Hello community, I’m having a PyMC model which I want to train on a Macbook with M1 Pro processor. I’m seeing a serious performance crisis while training.
We tried to benchmark the training performance across different system configurations:
I’ve have ensured there isn’t inconsistency issues in benchmarking, since I’m using the same version controlled bash script which triggers the PyMC model training script.
Do I need to do some additional configuration before training the model on Macbook M1 Pro chip?
Make sure you have the latest pytensor (pip install -U pytensor) and probably does not hurt to delete your ~/.pytensor directory. The only other thing I can think of is that you are using a Python running under Rosetta, rather than natively under M1? You can also run using the Numpyro sampler (nuts_sampler="numpyro"), which will almost always be faster.

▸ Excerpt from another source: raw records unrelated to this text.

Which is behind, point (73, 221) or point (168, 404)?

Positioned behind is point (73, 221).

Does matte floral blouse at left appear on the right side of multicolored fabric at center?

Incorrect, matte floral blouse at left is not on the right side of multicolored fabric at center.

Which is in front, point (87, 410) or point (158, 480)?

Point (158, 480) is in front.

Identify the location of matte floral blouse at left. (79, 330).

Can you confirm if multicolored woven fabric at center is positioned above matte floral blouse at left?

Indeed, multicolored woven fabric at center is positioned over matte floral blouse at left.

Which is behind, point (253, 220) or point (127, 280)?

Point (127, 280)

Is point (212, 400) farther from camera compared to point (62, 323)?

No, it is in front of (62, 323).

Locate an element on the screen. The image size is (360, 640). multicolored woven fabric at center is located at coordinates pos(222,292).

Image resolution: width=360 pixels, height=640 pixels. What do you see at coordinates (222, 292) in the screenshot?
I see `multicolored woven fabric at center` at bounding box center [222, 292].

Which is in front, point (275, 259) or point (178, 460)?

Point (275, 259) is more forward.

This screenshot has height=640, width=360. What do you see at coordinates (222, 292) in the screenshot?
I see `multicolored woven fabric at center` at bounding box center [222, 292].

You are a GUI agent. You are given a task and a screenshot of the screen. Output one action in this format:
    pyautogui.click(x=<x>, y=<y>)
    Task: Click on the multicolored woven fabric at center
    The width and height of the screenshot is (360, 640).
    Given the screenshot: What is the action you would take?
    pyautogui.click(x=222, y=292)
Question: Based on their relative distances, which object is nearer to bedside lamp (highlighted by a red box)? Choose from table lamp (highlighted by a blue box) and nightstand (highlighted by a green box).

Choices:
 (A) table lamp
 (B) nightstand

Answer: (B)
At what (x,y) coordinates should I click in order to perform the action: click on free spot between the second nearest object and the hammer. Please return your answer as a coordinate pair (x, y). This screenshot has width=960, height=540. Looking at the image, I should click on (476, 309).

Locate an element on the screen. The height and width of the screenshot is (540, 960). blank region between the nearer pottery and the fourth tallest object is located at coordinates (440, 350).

Thanks @fonnesbeck and @cluhmann , I did the following and the model trained in 13.5 minutes:
Installed miniforge - brew install --cask miniforge. Following this question and the first answer.
Then created a new conda environment refering to pymc documentation , using python 3.10 and pymc5.7 - conda create -c conda-forge -n pymc_env python=3.10 pymc==5.7
Activated the conda environment conda activate pymc_env
Installed other packages using pip - pip install -r requirements.txt . In requirements.txt though, I removed pymc, pandas and request, which were already installed in the conda environment when I checked using conda list -n pymc_env. Note: I tried installing these packages using conda first, but it showed conflicts while installing, so switched to pip.